Князь Василий усмехнулся, усмехнулся зло, нехорошо; его красивое лицо так и исказила эта дьявольская усмешка.
— А ты помнишь, тётушка, кто такие Грушецкие? А? Не помнишь? Так я тебе скажу, что мой дедушка, царство ему небесное, вора-деда этой самой Агашоньки Грушецкой за бороду таскал…
— Ну, так что же из того? — спросила Марья Ильинишна, и в её голосе послышалась тревога.
— А то, что потом мой дед вору-Грушецкому царём головой был выдан, и тот его срамил и позорил, как хотел…
— Давно то было, Васенька, — печально проговорила старушка, — больно давно!
— Верно, тётушка, давно! Старики-то в земле, поди, сгнили, а вот в моём сердце дедовская обида жива. Мутит она меня, жить мне мешает… Как бываю я на Москве да войду во дворец, так и кажется мне, что все-то там старики на меня с укором смотрят, а молодые прямо так и смеются: ведь дедовская обида неотплаченной осталась, честь не восстановлена, память деда от позора не очищена… Как прослышал я, что Сенька Грушецкий в Чернавске, так с тех пор и покоя мне совсем не стало. Дал я зарок великий при первом же случае со злым ворогом рассчитаться, и вот судьба так-таки прямо на меня его дочку нанесла.

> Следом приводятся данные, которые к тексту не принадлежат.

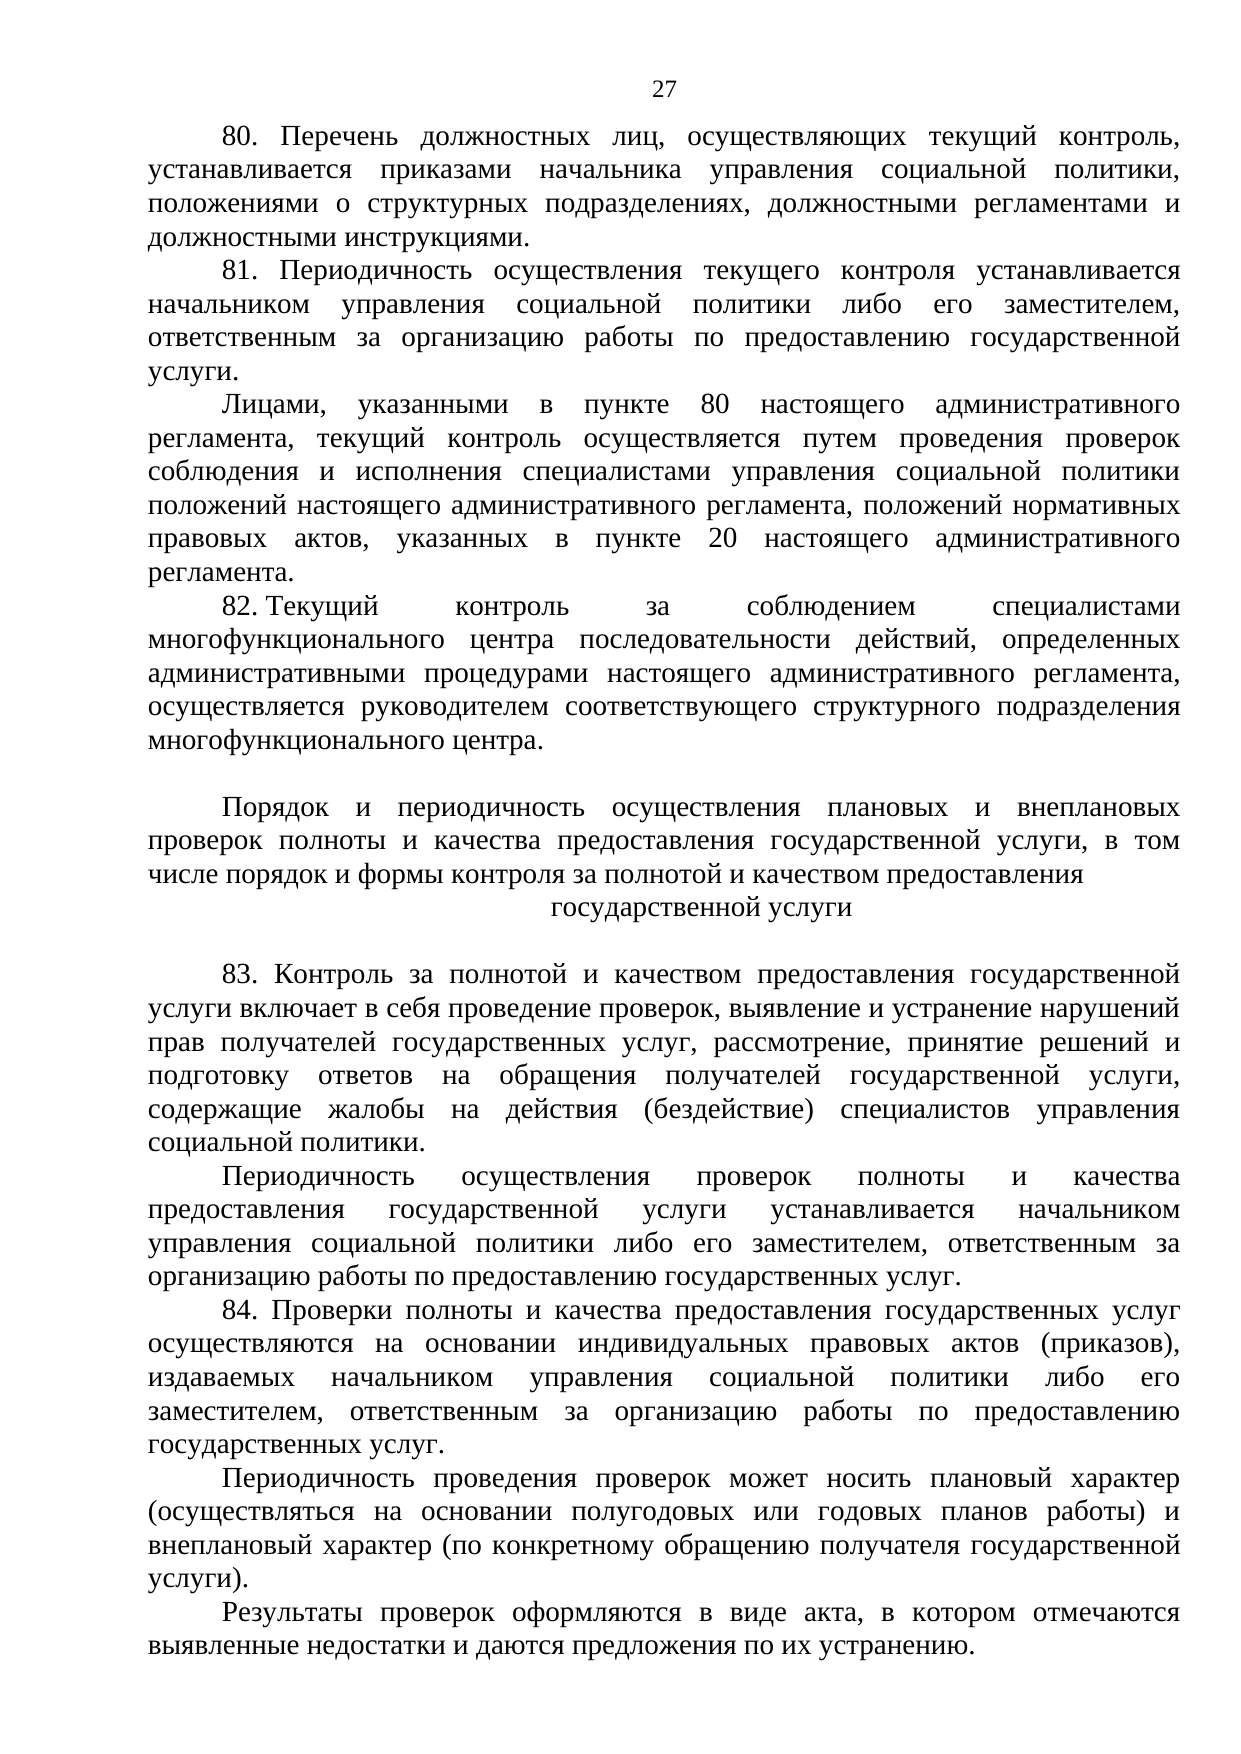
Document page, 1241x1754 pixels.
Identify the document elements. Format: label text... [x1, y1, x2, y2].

text Периодичность осуществления проверок полноты и качества предоставления государственной услуги устанавливается начальником управления социальной политики либо его заместителем, ответственным за организацию работы по предоставлению государственных услуг. [148, 1158, 1181, 1292]
text 83. Контроль за полнотой и качеством предоставления государственной услуги включает в себя проведение проверок, выявление и устранение нарушений прав получателей государственных услуг, рассмотрение, принятие решений и подготовку ответов на обращения получателей государственной услуги, содержащие жалобы на действия (бездействие) специалистов управления социальной политики. [148, 957, 1181, 1158]
text государственной услуги [148, 889, 1181, 923]
text Порядок и периодичность осуществления плановых и внеплановых проверок полноты и качества предоставления государственной услуги, в том числе порядок и формы контроля за полнотой и качеством предоставления [148, 789, 1181, 889]
text 84. Проверки полноты и качества предоставления государственных услуг осуществляются на основании индивидуальных правовых актов (приказов), издаваемых начальником управления социальной политики либо его заместителем, ответственным за организацию работы по предоставлению государственных услуг. [148, 1292, 1181, 1460]
text 82. Текущий контроль за соблюдением специалистами многофункционального центра последовательности действий, определенных административными процедурами настоящего административного регламента, осуществляется руководителем соответствующего структурного подразделения многофункционального центра. [148, 588, 1181, 755]
text Периодичность проведения проверок может носить плановый характер (осуществляться на основании полугодовых или годовых планов работы) и внеплановый характер (по конкретному обращению получателя государственной услуги). [148, 1460, 1181, 1594]
text 81. Периодичность осуществления текущего контроля устанавливается начальником управления социальной политики либо его заместителем, ответственным за организацию работы по предоставлению государственной услуги. [148, 252, 1181, 386]
text 80. Перечень должностных лиц, осуществляющих текущий контроль, устанавливается приказами начальника управления социальной политики, положениями о структурных подразделениях, должностными регламентами и должностными инструкциями. [148, 118, 1181, 252]
text Результаты проверок оформляются в виде акта, в котором отмечаются выявленные недостатки и даются предложения по их устранению. [148, 1594, 1181, 1661]
text Лицами, указанными в пункте 80 настоящего административного регламента, текущий контроль осуществляется путем проведения проверок соблюдения и исполнения специалистами управления социальной политики положений настоящего административного регламента, положений нормативных правовых актов, указанных в пункте 20 настоящего административного регламента. [148, 386, 1181, 588]
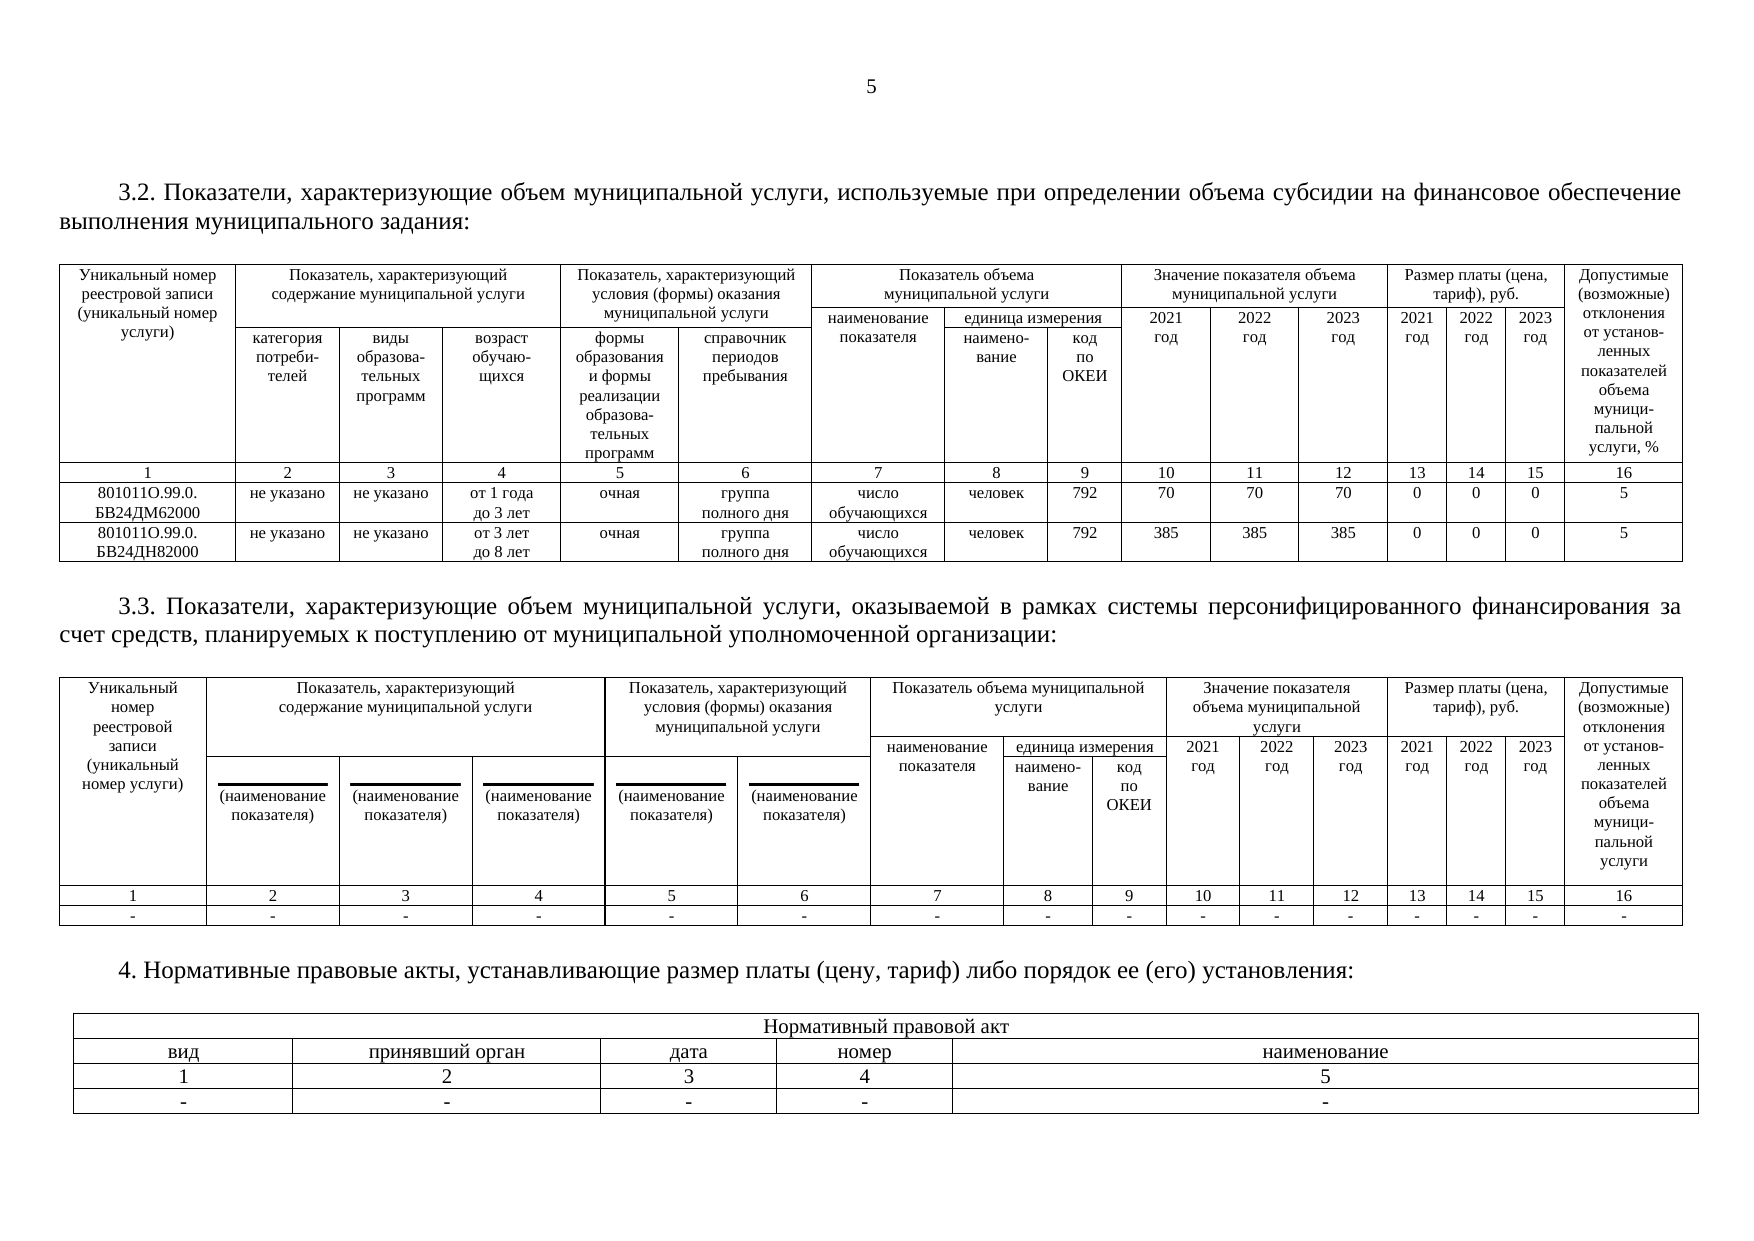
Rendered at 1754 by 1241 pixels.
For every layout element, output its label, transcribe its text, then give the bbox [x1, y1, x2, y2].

table_cell код по ОКЕИ [1048, 328, 1121, 462]
table_cell 16 [1565, 886, 1682, 905]
table_cell 13 [1388, 886, 1446, 905]
table_cell 14 [1447, 886, 1505, 905]
table_cell наименование показателя [812, 308, 944, 462]
table_cell 2022 год [1211, 308, 1298, 462]
table_cell - [74, 1089, 292, 1113]
table_cell 385 [1122, 523, 1210, 561]
table_cell 15 [1506, 463, 1564, 482]
table_cell 801011О.99.0. БВ24ДН82000 [60, 523, 235, 561]
table_cell число обучающихся [812, 483, 944, 522]
table_header Показатель, характеризующий содержание муниципальной услуги [207, 678, 604, 756]
table_cell справочник периодов пребывания [679, 328, 811, 462]
table_cell 5 [561, 463, 678, 482]
table_cell 1 [60, 463, 235, 482]
table_cell 13 [1388, 463, 1446, 482]
table_cell наимено-вание [945, 328, 1047, 462]
table_cell 70 [1122, 483, 1210, 522]
table_cell группа полного дня [679, 523, 811, 561]
table_cell 7 [871, 886, 1003, 905]
table_cell не указано [340, 483, 442, 522]
table_cell единица измерения [1004, 737, 1166, 756]
table_cell виды образова-тельных программ [340, 328, 442, 462]
table_cell 5 [953, 1064, 1698, 1088]
table_cell наименование показателя [871, 737, 1003, 885]
table_cell 7 [812, 463, 944, 482]
table_cell 0 [1388, 523, 1446, 561]
text 4. Нормативные правовые акты, устанавливающие размер платы (цену, тариф) либо порядок ее (его) установления: [118, 955, 1683, 984]
table_cell 2021 год [1122, 308, 1210, 462]
table_cell 16 [1565, 463, 1682, 482]
table_cell - [1565, 906, 1682, 925]
table_cell от 3 лет до 8 лет [443, 523, 560, 561]
table_cell код по ОКЕИ [1093, 757, 1166, 885]
table_cell формы образования и формы реализации образова-тельных программ [561, 328, 678, 462]
table_cell от 1 года до 3 лет [443, 483, 560, 522]
table_cell 0 [1388, 483, 1446, 522]
table_cell 2023 год [1299, 308, 1387, 462]
table_cell 2022 год [1447, 737, 1505, 885]
table_cell человек [945, 483, 1047, 522]
table_cell наименование [953, 1039, 1698, 1063]
table_cell 9 [1093, 886, 1166, 905]
table_cell число обучающихся [812, 523, 944, 561]
table_cell 385 [1211, 523, 1298, 561]
table_cell 14 [1447, 463, 1505, 482]
table_cell (наименование показателя) [606, 757, 737, 885]
table_cell - [1240, 906, 1313, 925]
table_cell очная [561, 523, 678, 561]
table_cell 11 [1211, 463, 1298, 482]
table_cell наимено-вание [1004, 757, 1092, 885]
table_cell 0 [1506, 483, 1564, 522]
table_cell единица измерения [945, 308, 1121, 327]
table_cell 1 [74, 1064, 292, 1088]
table_cell 4 [443, 463, 560, 482]
table_cell - [473, 906, 604, 925]
table_cell не указано [236, 523, 339, 561]
table_cell 70 [1299, 483, 1387, 522]
table_cell 2 [293, 1064, 600, 1088]
table_cell 12 [1314, 886, 1387, 905]
table_header Показатель объема муниципальной услуги [871, 678, 1166, 736]
table_cell (наименование показателя) [738, 757, 870, 885]
table_cell - [1093, 906, 1166, 925]
table_cell 3 [601, 1064, 776, 1088]
table_header Показатель, характеризующий условия (формы) оказания муниципальной услуги [606, 678, 870, 756]
table_cell - [1167, 906, 1239, 925]
table_cell 801011О.99.0. БВ24ДМ62000 [60, 483, 235, 522]
table_cell 2 [207, 886, 339, 905]
table_cell 0 [1447, 523, 1505, 561]
table_cell (наименование показателя) [207, 757, 339, 885]
table_cell 2023 год [1506, 737, 1564, 885]
table_cell - [1388, 906, 1446, 925]
table_cell 10 [1167, 886, 1239, 905]
table_header Нормативный правовой акт [74, 1014, 1698, 1038]
table_header Допустимые (возможные) отклонения от установ-ленных показателей объема муници-пальной услуги, % [1565, 265, 1682, 462]
table_cell 3 [340, 463, 442, 482]
table_cell 6 [679, 463, 811, 482]
table_cell - [601, 1089, 776, 1113]
table_cell человек [945, 523, 1047, 561]
table_cell - [207, 906, 339, 925]
table_cell 15 [1506, 886, 1564, 905]
table_cell 6 [738, 886, 870, 905]
table_cell 2023 год [1314, 737, 1387, 885]
table_cell - [777, 1089, 952, 1113]
table_cell - [953, 1089, 1698, 1113]
table_header Показатель, характеризующий условия (формы) оказания муниципальной услуги [561, 265, 811, 327]
table_cell 2 [236, 463, 339, 482]
table_cell возраст обучаю-щихся [443, 328, 560, 462]
table_cell 8 [945, 463, 1047, 482]
table_header Уникальный номер реестровой записи (уникальный номер услуги) [60, 265, 235, 462]
table_cell дата [601, 1039, 776, 1063]
table_cell категория потреби-телей [236, 328, 339, 462]
table_cell 8 [1004, 886, 1092, 905]
table_cell - [1447, 906, 1505, 925]
table_cell номер [777, 1039, 952, 1063]
table_cell 11 [1240, 886, 1313, 905]
table_cell (наименование показателя) [473, 757, 604, 885]
table_cell не указано [340, 523, 442, 561]
table_cell 792 [1048, 483, 1121, 522]
table_cell группа полного дня [679, 483, 811, 522]
table_cell 12 [1299, 463, 1387, 482]
table_header Значение показателя объема муниципальной услуги [1122, 265, 1387, 307]
table_cell - [340, 906, 472, 925]
table_cell - [606, 906, 737, 925]
table_cell 5 [1565, 523, 1682, 561]
table_cell (наименование показателя) [340, 757, 472, 885]
table_cell - [1314, 906, 1387, 925]
table_cell - [1004, 906, 1092, 925]
table_cell принявший орган [293, 1039, 600, 1063]
table_cell 2021 год [1388, 737, 1446, 885]
table_cell 4 [473, 886, 604, 905]
table_cell 1 [60, 886, 206, 905]
table_cell - [871, 906, 1003, 925]
table_cell 2022 год [1240, 737, 1313, 885]
text 3.2. Показатели, характеризующие объем муниципальной услуги, используемые при определении объема субсидии на финансовое обеспечение выполнения муниципального задания: [59, 177, 1683, 235]
table_cell 2021 год [1167, 737, 1239, 885]
table_cell 385 [1299, 523, 1387, 561]
table_cell очная [561, 483, 678, 522]
text 3.3. Показатели, характеризующие объем муниципальной услуги, оказываемой в рамках системы персонифицированного финансирования за счет средств, планируемых к поступлению от муниципальной уполномоченной организации: [59, 591, 1683, 648]
table_cell 2022 год [1447, 308, 1505, 462]
table_header Показатель, характеризующий содержание муниципальной услуги [236, 265, 560, 327]
table_cell 0 [1506, 523, 1564, 561]
table_cell - [1506, 906, 1564, 925]
table_header Допустимые (возможные) отклонения от установ-ленных показателей объема муници-пальной услуги [1565, 678, 1682, 885]
table_cell не указано [236, 483, 339, 522]
table_cell 9 [1048, 463, 1121, 482]
table_cell вид [74, 1039, 292, 1063]
table_header Значение показателя объема муниципальной услуги [1167, 678, 1387, 736]
table_cell 0 [1447, 483, 1505, 522]
table_cell 70 [1211, 483, 1298, 522]
table_cell 5 [1565, 483, 1682, 522]
table_cell 4 [777, 1064, 952, 1088]
table_cell 2023 год [1506, 308, 1564, 462]
table_cell 10 [1122, 463, 1210, 482]
table_cell 2021 год [1388, 308, 1446, 462]
table_header Уникальный номер реестровой записи (уникальный номер услуги) [60, 678, 206, 885]
table_cell - [60, 906, 206, 925]
table_cell - [738, 906, 870, 925]
table_header Размер платы (цена, тариф), руб. [1388, 678, 1564, 736]
table_cell 3 [340, 886, 472, 905]
table_cell 792 [1048, 523, 1121, 561]
table_header Показатель объема муниципальной услуги [812, 265, 1121, 307]
table_cell - [293, 1089, 600, 1113]
table_header Размер платы (цена, тариф), руб. [1388, 265, 1564, 307]
table_cell 5 [606, 886, 737, 905]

Раньше, чем я думал, рок мне счастье послал… У-ух! — дико взвизгнул князь Василий. — Уже я не я буду, ежели теперь своего сердца не утолю… С тем и пришёл я к тебе, тётушка родимая, чтобы счастьем своим поделиться. Что скажете мне, мама богоданная?
Ответ последовал не сразу.
Князь Василий стоял пред тёткой, меча на неё огненные взгляды. Он тяжело дышал, страсти так и кипели в его неукротимом сердце.
— Что я тебе скажу, Васенька? — тихо заговорила наконец Марья Ильинишна. — А то скажу, что вижу я, будто негожее ты задумал. Оставь старые обиды! Ссорились старики, меж них потасовка вышла, они в грехе, они и в ответе; что меж них было, то прошло и быльём поросло; отец твой об этом не вспоминал, с чего же ты-то старые дела поднимать из могилы вздумал? Оставь, укротись! В чём повинна пред тобой, а тем паче пред твоим дедом Грушецкая? Ты это мне скажи!